[Extracted material]
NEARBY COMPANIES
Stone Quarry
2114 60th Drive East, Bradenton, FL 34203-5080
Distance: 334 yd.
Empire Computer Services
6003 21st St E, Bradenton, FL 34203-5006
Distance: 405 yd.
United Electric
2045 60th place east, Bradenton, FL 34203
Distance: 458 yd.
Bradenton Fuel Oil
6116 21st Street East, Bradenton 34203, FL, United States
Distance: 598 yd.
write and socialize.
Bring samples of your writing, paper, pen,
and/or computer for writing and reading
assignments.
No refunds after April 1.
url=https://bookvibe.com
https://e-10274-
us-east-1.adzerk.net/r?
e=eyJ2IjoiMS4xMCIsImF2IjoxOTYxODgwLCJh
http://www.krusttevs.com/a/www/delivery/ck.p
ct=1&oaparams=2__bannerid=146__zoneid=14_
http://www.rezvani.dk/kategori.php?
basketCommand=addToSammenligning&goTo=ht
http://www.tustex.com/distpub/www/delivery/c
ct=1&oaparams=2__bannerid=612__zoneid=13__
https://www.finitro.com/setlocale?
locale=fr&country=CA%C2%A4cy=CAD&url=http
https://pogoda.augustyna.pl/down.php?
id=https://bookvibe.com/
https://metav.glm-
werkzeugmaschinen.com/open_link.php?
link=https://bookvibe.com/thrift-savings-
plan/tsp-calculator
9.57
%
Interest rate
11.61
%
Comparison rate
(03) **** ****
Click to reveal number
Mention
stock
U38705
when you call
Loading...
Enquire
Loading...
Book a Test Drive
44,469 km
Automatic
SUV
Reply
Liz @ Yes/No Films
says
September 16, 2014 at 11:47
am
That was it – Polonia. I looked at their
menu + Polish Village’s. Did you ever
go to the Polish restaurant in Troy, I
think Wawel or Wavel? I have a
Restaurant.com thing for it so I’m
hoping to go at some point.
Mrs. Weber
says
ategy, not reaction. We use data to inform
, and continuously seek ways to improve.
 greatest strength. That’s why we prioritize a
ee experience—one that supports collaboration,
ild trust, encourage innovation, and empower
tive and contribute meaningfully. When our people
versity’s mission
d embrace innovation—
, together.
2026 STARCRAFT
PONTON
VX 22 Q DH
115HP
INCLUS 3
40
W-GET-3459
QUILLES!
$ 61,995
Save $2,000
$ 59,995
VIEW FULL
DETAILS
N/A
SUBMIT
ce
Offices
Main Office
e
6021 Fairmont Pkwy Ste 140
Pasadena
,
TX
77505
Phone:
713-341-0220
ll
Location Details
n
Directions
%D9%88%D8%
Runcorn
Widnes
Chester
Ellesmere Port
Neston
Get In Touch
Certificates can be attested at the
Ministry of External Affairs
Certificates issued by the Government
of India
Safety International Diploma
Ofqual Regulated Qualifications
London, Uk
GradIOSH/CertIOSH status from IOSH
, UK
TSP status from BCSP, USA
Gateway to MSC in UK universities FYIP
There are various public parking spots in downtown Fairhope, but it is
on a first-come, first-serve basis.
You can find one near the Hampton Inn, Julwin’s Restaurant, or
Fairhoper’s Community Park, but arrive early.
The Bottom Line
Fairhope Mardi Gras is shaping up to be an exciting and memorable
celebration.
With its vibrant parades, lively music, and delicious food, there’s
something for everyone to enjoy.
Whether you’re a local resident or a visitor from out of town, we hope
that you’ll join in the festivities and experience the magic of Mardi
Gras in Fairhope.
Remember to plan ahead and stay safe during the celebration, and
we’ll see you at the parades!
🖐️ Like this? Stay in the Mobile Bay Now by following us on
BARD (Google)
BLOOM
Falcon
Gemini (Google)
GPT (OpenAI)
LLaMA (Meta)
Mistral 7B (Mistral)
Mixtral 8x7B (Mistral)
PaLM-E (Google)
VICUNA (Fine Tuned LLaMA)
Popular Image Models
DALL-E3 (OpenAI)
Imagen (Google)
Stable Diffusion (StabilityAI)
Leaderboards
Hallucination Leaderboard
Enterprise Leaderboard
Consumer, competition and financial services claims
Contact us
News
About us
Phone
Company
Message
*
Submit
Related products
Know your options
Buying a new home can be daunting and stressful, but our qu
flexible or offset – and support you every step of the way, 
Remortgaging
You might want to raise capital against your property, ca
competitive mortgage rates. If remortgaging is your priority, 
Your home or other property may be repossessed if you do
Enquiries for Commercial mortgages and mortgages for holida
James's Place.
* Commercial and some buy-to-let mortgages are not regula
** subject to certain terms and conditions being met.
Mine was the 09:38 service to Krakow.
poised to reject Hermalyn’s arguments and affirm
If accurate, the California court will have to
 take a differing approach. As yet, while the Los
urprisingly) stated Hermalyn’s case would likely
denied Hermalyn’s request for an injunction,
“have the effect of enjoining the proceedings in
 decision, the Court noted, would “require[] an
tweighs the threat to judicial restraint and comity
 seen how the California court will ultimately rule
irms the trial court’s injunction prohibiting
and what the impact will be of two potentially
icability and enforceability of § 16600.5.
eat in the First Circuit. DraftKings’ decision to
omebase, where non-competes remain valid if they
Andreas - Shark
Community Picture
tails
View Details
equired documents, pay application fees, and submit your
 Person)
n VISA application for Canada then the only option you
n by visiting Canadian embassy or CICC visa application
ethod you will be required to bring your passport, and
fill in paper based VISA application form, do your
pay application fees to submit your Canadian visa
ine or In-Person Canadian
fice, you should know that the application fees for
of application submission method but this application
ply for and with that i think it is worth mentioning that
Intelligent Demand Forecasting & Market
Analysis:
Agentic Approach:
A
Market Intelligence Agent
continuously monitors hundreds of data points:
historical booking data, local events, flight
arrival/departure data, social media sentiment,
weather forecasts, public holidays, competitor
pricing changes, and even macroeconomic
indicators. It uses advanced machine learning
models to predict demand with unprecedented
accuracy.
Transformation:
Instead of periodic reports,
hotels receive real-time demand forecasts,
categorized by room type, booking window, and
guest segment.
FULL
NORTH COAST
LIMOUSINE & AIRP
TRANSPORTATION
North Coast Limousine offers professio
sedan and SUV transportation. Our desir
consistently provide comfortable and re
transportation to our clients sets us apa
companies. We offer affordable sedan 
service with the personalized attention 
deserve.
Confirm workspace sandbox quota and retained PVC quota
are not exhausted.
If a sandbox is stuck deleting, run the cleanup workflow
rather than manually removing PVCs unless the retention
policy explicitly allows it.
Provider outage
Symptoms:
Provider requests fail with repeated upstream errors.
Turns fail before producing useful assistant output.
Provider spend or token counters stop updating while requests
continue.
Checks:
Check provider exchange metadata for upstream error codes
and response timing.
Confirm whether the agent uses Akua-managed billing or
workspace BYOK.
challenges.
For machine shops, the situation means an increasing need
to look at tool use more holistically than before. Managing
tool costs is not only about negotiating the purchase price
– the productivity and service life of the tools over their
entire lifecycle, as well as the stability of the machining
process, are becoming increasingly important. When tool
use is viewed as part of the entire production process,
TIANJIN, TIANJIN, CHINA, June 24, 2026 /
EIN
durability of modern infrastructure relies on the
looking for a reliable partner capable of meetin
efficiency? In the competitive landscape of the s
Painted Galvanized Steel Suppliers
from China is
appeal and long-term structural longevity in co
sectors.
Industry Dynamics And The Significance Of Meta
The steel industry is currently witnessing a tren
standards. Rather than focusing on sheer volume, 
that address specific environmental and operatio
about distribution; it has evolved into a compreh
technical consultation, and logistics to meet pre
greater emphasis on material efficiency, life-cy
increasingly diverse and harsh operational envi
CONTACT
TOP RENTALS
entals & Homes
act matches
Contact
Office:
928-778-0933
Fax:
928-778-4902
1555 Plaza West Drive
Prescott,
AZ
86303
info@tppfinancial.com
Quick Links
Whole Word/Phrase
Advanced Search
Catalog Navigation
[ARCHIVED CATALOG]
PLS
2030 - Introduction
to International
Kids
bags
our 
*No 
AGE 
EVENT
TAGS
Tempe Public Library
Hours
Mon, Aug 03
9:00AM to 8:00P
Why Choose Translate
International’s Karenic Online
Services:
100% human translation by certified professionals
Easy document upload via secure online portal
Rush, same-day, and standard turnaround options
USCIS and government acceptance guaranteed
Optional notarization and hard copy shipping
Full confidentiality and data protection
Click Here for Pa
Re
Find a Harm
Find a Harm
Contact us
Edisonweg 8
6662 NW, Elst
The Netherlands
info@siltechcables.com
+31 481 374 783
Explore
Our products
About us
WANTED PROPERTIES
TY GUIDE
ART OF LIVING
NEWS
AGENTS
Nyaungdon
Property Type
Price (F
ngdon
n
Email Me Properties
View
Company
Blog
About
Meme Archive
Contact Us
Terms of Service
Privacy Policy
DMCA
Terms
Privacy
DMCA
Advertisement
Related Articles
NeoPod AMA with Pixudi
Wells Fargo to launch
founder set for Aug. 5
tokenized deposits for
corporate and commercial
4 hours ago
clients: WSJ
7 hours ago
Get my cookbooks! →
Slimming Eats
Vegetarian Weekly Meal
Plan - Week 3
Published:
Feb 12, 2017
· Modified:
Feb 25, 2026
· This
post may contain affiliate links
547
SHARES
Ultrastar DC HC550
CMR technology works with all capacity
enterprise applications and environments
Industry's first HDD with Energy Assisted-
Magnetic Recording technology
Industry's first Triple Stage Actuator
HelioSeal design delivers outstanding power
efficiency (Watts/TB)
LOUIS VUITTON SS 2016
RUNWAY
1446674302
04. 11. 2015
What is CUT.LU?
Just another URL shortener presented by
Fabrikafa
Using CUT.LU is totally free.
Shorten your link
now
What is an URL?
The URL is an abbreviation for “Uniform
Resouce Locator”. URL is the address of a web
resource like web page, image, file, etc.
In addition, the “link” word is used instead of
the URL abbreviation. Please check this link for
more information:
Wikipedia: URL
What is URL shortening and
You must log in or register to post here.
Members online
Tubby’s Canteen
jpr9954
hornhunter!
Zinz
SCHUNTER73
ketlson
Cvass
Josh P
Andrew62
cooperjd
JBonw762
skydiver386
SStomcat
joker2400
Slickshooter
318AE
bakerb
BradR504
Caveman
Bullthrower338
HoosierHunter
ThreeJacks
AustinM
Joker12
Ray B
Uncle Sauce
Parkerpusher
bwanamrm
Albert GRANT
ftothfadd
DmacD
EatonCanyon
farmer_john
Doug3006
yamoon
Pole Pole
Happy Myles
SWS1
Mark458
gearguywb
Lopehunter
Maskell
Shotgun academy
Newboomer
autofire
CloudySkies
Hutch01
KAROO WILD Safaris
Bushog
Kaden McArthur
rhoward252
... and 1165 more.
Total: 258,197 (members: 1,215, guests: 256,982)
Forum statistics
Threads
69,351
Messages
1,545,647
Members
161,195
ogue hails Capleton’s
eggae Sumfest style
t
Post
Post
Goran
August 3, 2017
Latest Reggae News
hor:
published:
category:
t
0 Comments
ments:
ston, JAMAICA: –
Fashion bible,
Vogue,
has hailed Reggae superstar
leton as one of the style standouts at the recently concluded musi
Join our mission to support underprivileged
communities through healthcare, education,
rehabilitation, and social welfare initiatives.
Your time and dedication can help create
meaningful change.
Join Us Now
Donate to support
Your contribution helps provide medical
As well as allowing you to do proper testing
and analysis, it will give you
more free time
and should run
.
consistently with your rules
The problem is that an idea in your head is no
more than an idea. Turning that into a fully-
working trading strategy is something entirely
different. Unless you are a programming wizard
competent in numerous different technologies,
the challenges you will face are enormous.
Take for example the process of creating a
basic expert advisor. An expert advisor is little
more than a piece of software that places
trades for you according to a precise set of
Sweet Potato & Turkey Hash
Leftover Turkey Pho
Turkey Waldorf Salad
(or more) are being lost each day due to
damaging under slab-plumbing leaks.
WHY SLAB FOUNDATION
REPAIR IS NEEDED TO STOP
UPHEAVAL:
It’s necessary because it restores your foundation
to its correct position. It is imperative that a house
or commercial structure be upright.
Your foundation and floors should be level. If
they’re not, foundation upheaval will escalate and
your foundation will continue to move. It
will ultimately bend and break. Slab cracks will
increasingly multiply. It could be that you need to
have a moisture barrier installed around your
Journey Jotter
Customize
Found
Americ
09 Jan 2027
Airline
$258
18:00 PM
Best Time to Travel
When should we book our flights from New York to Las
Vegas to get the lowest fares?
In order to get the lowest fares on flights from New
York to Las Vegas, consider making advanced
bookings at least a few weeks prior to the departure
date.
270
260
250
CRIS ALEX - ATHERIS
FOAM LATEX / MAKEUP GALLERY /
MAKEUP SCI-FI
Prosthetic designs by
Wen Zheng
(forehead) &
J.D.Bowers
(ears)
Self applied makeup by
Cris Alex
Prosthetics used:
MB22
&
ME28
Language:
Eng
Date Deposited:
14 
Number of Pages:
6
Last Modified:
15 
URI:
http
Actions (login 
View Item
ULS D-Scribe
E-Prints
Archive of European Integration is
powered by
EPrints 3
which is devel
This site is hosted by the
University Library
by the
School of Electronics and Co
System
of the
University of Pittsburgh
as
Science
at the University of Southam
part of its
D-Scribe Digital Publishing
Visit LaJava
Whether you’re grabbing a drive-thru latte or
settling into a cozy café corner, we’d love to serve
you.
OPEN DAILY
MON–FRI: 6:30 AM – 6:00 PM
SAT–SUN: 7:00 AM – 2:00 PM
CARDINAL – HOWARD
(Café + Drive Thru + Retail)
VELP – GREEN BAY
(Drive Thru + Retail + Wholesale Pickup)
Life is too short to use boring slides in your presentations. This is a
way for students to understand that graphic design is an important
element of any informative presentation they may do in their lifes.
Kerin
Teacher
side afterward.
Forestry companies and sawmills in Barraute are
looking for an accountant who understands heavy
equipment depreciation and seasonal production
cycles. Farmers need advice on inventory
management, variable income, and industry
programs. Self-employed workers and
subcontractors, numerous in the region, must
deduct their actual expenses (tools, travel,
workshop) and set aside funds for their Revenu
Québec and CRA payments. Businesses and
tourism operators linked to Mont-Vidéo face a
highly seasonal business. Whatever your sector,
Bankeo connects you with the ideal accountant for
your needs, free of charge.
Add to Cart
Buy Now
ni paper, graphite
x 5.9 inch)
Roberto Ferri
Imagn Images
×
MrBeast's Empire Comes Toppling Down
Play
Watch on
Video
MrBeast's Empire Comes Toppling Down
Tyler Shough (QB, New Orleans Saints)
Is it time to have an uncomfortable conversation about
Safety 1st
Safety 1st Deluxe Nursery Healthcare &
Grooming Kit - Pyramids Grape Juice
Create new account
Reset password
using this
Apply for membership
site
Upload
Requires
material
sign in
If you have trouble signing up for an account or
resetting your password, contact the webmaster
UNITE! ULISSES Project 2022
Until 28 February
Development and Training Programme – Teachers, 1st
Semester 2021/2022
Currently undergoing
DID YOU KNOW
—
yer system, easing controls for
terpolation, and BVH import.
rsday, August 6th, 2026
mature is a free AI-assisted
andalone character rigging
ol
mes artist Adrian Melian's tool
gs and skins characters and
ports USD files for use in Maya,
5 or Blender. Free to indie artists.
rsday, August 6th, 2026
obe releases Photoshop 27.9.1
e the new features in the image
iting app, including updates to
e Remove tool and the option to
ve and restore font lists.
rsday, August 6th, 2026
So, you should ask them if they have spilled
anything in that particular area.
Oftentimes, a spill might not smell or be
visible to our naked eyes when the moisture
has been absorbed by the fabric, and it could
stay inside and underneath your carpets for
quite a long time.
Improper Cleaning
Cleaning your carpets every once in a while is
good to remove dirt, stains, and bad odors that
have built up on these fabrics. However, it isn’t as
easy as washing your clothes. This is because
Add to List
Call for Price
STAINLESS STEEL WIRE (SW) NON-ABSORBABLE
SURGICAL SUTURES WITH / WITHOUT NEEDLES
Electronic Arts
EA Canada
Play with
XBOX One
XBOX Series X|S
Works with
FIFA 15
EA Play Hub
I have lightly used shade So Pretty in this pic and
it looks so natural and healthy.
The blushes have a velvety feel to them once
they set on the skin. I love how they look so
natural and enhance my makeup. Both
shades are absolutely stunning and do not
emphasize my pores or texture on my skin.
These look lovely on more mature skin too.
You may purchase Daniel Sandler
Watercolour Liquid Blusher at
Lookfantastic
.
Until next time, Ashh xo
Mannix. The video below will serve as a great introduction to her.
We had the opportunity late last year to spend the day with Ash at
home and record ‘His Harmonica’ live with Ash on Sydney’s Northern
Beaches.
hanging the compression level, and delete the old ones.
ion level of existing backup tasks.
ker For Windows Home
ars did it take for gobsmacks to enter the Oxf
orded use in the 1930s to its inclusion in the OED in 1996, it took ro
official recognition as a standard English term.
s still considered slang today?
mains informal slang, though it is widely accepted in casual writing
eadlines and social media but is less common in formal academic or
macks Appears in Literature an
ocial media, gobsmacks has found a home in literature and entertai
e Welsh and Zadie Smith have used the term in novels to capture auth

[Task item]
Search the entries above for the word "long" and copy each line where it appears.

[Your solution]
appeal and long-term structural longevity in co
quite a long time.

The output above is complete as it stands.